Ich höre zwar fast nur Gitarrenmusik, aber das schließt zum Beispiel auch Blues und Rock'n'Roll ein, ebenso bin ich orchestraler Musik zugeneigt. Das ich lange Haare habe, hat für mich aber ganz klar etwas mit einer Lebenseinstellung zu tun. Ich habe kein Problem damit, direkt als minderwertig und seltsam eingestuft zu werden, aufgrund meines äußeren. Naja, wenn man mit zerfetzer jeans, aus der eine Zebra Leggins rausguckt, Scorpionsshirt und abgewrackter Lederjacke in der U-Bahn sitzt muss man damit rechnen. Aber egal, ich bin eh eigentlich immer in ein buch vertieft. Es geht dabei auch garnicht um den Herdentrieb (auch wenn du vollkommen Recht hast, bzgl. der Ausmaße). Es geht für mich auch darum, dass man auf metal einfach am besten mit Headbanging abgeht und das geht mir kurzen Haaren nicht. Außerdem find ichs endgeil, wenn sich Frauen in meine Haare krallen ;) Das Gefühl von verschwitztem Haar nach einem Konzert ist übrigens auch nicht verachten. Aber hier kann man wieder wunderbar eine Brücke schlagen:
Du sagst du siehst Konformität (auch wenn du's einschränkst) als Notwendig an. Da denke ich ganz anders. Ich bin vielleicht ziemliche blöde, aber zumindest intelligent genug dies einzusehen. Damit definiere ich mich weitesgehend als eigenständiges Lebewesen. Natürlich, ganz ohne Anpassung gehts nicht, ich studiere ja zum Beispiel auch. Man wird mich aber, sofern mein Haarwuchs nicht stark zurückgeht, aber auch im Job nicht mit kurzen Haaren und Anzug sehen. Natürlich muss man einschränken (Bgeleite auf Honorarbasis einen wissenschaftlichen Workshop für Kinder, dann zieh ich Shirts mit einfachem Schriftzug und ohne Leichen an), aber sich anpassen? Never ever!
Für dich mag Rockmusik vielleicht exzellente Mucke sein, für mich ist Rock'n'Roll ein Lebensstil, eine Grundeinstellung. Und lieber hock ich bei nem mickrigen Gehalt mit 2 Kumpels und nem kasten Bier in meiner kleinen Wohnung, streiche mir die Haare ausm gesicht und klimper auf meiner Klampfe, als bei guter Bezahlung den Regeln der Gesellschaft ausgesetzt zu sein. Rock'n'Roll 'til death!

Just my 2 Cents

Opa Steve:
Also meine Erfahrungen mit der Bullerei waren bisher eher neutraler Natur. Natürlich fällt man als Langhaariger schneller ins Fahndungsraster, wenn es um Alk- oder Drogen-Kontrollen geht. Ich sag nur Drogenfahnder bei Heilbronn - deren Karre auf dem jährlichen Weg zum Summerbreeze erkennen wir mittlerweile schon 200 Meter gegen den Wind bei dickem Nebel  :coolgr: . Aber ich hatte bei keiner Kontrolle das Gefühl, als Metaller besonders streng oder abwertend behandelt zu werden. Bei Alk-Kontrollen wurde sogar oft auf's Pusten verzichtet, obwohl ich angab, etwas getrunken zu haben.

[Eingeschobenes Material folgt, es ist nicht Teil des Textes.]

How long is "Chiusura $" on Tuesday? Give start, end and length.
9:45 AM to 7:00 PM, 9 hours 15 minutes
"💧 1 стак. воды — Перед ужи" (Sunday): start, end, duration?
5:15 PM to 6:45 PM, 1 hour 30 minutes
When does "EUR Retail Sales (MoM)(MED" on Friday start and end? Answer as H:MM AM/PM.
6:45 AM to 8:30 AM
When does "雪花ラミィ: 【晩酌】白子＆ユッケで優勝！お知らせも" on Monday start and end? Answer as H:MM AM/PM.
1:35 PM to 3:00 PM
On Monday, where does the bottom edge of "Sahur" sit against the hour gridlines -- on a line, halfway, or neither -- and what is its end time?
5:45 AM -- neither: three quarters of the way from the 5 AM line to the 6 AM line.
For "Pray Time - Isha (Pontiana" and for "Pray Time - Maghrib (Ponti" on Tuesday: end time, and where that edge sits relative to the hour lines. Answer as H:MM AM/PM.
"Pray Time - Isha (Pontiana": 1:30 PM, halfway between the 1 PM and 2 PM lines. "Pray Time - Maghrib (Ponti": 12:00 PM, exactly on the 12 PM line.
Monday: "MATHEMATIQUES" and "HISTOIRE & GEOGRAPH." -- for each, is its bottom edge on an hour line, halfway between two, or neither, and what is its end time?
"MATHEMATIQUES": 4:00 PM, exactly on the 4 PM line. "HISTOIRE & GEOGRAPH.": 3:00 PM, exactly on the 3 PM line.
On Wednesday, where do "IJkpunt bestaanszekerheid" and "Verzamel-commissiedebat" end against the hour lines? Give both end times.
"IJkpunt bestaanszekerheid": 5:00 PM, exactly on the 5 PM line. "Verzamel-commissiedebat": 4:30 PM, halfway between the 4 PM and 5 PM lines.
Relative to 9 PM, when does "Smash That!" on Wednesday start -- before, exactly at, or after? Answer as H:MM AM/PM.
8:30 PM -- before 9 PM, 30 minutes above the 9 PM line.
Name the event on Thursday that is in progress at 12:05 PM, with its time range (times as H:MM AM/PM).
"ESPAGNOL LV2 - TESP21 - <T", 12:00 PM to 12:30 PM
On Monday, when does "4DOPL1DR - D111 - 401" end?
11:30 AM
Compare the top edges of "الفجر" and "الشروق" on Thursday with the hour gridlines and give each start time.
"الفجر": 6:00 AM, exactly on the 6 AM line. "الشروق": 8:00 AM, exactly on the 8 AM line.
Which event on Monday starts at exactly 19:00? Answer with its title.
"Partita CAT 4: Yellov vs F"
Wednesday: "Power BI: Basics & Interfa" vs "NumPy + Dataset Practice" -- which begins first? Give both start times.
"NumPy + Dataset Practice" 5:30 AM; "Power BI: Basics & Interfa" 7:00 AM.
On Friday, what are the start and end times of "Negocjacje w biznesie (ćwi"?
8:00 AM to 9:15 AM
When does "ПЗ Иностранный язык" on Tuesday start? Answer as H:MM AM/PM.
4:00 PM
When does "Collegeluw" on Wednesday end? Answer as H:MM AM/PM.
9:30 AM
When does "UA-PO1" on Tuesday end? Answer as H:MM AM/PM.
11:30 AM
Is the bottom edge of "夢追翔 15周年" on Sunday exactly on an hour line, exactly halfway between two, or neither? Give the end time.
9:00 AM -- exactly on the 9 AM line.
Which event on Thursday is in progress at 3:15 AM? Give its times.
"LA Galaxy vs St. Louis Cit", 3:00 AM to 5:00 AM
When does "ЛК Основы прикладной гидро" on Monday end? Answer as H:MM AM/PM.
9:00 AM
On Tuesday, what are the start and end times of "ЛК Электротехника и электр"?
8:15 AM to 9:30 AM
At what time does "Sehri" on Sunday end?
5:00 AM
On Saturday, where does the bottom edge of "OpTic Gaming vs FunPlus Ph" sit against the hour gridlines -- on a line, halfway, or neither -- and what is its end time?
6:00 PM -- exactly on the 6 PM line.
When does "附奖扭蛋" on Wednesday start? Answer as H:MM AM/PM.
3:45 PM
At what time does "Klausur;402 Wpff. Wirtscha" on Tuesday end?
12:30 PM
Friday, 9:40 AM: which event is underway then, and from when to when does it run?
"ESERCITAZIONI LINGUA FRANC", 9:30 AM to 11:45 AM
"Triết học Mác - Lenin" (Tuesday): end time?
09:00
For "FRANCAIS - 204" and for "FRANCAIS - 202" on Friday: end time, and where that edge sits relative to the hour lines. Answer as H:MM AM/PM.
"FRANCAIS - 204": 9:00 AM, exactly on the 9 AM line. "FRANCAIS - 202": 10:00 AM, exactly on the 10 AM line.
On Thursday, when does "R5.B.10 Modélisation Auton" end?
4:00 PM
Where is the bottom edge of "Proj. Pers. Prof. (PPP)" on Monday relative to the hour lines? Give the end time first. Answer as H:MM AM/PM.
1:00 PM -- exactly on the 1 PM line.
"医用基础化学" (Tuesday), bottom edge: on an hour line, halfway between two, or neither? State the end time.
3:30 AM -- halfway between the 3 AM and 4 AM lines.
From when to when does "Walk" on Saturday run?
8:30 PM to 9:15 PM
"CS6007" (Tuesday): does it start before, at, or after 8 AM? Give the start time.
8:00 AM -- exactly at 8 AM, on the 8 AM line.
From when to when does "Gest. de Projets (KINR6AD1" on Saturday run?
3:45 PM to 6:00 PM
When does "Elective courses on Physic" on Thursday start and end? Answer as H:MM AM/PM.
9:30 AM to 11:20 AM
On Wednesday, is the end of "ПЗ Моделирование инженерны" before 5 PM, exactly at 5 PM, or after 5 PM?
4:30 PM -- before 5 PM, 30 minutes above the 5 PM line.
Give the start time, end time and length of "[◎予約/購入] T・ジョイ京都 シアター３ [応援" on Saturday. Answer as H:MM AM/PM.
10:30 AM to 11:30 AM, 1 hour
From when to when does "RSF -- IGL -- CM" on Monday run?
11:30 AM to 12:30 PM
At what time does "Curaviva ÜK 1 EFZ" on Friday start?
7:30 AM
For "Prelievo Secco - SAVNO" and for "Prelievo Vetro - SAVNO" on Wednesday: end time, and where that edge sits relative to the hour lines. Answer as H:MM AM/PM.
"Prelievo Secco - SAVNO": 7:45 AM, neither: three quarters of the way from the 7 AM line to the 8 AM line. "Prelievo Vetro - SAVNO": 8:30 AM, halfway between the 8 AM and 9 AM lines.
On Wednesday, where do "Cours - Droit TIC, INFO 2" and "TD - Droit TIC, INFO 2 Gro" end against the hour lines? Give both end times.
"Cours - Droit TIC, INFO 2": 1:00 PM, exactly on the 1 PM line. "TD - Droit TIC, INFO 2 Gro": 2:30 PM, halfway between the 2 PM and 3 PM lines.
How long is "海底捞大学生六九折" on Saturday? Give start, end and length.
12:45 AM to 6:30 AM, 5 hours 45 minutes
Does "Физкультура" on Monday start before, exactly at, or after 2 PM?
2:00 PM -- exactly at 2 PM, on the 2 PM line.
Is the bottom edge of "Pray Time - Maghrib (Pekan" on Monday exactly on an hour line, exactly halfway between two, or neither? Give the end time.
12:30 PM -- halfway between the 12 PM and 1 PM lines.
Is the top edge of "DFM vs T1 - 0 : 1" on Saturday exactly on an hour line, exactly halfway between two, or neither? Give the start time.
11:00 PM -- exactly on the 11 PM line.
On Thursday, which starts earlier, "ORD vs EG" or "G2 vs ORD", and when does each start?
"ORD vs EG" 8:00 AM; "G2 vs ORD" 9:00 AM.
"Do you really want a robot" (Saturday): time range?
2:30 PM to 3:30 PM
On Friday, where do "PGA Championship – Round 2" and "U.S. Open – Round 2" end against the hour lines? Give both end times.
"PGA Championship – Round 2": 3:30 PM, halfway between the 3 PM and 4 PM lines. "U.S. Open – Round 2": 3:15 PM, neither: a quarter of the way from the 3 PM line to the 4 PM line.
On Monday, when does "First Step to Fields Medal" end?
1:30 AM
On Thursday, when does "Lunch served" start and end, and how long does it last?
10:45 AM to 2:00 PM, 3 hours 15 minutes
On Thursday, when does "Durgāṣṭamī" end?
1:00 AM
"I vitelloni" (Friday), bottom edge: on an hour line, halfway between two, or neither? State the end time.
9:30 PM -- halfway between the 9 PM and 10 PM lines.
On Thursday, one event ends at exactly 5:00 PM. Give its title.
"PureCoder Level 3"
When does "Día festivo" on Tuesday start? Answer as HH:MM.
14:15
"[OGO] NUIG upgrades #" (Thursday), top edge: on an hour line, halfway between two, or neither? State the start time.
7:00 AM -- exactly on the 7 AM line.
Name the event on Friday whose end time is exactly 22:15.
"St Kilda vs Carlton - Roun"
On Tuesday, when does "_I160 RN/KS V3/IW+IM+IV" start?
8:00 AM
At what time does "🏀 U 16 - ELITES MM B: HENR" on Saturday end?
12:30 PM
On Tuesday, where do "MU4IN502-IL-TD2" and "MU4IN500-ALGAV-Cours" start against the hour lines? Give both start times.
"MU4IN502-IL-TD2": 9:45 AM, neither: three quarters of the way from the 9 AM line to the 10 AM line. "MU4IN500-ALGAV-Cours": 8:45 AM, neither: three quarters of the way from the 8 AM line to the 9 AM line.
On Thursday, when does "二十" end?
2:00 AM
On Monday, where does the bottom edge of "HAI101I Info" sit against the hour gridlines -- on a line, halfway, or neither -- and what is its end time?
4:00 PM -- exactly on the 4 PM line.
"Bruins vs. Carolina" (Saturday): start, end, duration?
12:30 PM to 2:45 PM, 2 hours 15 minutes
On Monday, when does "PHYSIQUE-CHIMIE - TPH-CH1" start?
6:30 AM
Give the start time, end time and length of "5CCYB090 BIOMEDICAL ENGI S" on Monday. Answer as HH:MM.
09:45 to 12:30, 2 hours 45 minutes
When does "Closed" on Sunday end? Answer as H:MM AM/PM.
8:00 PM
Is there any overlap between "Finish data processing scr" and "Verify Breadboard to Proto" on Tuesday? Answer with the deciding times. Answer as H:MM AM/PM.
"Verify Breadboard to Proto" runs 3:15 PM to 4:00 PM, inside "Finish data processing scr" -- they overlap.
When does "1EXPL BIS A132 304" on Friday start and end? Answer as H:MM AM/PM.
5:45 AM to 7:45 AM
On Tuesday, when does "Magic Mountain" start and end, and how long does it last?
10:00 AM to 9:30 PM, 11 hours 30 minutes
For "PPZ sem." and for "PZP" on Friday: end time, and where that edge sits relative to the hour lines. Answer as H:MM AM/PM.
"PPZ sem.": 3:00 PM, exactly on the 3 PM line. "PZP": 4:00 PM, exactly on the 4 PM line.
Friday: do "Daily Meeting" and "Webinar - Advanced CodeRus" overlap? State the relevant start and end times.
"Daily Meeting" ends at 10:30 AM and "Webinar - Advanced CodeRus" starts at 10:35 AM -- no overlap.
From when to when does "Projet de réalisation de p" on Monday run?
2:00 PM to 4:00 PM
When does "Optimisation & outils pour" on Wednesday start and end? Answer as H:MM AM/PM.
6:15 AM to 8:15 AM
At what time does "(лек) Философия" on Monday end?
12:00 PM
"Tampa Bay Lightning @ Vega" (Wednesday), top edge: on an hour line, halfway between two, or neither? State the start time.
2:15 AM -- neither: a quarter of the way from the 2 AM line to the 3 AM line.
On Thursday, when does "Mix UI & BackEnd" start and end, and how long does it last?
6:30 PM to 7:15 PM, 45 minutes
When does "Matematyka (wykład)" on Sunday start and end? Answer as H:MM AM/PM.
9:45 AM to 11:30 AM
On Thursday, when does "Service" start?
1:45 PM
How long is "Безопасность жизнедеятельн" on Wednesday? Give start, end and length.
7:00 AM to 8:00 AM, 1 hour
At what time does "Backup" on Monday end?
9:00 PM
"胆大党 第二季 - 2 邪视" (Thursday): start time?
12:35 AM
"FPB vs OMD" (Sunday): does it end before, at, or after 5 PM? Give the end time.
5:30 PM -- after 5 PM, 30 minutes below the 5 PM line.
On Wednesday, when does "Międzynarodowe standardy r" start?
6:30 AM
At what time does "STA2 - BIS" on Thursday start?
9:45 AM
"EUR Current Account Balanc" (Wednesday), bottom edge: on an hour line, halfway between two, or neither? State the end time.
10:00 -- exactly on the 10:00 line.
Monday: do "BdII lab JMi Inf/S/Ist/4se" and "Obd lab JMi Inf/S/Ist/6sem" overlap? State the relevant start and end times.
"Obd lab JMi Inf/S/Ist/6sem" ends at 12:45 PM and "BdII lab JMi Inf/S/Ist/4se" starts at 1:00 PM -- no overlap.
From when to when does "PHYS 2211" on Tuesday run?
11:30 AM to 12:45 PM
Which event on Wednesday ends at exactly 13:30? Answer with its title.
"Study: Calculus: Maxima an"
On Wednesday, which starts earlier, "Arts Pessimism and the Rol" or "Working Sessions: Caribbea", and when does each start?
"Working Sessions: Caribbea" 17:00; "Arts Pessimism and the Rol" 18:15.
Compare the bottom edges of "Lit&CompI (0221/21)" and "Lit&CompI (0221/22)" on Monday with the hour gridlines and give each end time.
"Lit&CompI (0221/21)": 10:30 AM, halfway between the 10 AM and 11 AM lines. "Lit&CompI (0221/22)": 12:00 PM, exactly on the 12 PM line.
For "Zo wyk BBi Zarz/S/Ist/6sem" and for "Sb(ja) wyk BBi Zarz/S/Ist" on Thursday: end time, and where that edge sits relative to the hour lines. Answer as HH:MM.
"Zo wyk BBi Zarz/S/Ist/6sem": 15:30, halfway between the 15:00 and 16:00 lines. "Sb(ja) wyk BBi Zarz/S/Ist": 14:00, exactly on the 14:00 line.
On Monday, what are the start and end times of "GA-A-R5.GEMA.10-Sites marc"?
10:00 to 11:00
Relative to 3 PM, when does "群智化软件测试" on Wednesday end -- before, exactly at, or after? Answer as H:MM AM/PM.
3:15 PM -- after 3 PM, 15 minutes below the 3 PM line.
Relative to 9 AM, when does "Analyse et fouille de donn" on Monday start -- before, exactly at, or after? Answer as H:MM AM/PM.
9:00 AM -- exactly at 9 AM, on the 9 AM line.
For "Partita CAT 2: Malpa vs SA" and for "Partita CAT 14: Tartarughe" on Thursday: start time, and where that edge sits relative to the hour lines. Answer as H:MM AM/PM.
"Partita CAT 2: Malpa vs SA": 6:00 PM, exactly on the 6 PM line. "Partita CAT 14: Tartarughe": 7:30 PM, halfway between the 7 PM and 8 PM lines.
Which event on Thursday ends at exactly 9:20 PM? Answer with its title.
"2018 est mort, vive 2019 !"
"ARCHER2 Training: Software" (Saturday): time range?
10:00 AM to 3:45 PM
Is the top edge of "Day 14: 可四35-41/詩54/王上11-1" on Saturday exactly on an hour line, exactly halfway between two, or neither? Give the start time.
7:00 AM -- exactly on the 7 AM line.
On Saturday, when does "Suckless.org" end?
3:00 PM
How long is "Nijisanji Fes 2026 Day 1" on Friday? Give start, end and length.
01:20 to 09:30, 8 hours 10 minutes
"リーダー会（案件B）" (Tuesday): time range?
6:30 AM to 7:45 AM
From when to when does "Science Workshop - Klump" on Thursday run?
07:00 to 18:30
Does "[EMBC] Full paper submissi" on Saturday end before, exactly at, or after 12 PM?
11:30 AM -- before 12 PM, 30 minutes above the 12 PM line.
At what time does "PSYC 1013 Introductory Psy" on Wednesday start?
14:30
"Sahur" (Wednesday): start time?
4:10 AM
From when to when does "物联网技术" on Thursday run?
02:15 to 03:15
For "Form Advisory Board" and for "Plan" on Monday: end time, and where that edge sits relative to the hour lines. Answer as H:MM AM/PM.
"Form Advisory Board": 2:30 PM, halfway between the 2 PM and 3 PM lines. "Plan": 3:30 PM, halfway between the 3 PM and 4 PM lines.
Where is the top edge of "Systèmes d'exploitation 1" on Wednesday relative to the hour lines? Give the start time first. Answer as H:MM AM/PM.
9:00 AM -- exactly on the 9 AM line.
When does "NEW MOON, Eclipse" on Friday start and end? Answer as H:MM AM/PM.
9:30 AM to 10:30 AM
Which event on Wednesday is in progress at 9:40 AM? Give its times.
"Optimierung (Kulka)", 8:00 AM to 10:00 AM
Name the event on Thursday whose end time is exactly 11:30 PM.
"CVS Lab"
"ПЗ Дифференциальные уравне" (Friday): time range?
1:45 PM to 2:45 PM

Ich glaube, wenn ich das Gefühl hätte, aufgrund meiner Szene-Zugehörigkeit abwertend behandelt zu werden, dann würde ich das schon deutlich zurückgeben - allerdings ohne mich auf das Niveau meines Gegenüber herabzulassen, denn Verlust der Souveränität ist es doch, was sie bezwecken. Bis dahin (was bisher noch nicht vorgekommen ist) zieht jeder nur sein Ding durch, man muss sich auch nicht lieb haben (der Anblick eines Uniformierten ruft bei mir auch kein besonderes Glücksgefühl hervor), aber man kann sich vor Augen halten, dass diese Instanz manchmal auch gebraucht wird. Ich habe im Leben erst einmal einen Notruf abgesetzt, als ein Freund leicht die Kontrolle verlor und wir Suizidabsichten befürchteten. Du glaubst gar nicht, wie froh wir waren, dass uns ein Streifenwagen in wenigen Minuten gefunden hatte.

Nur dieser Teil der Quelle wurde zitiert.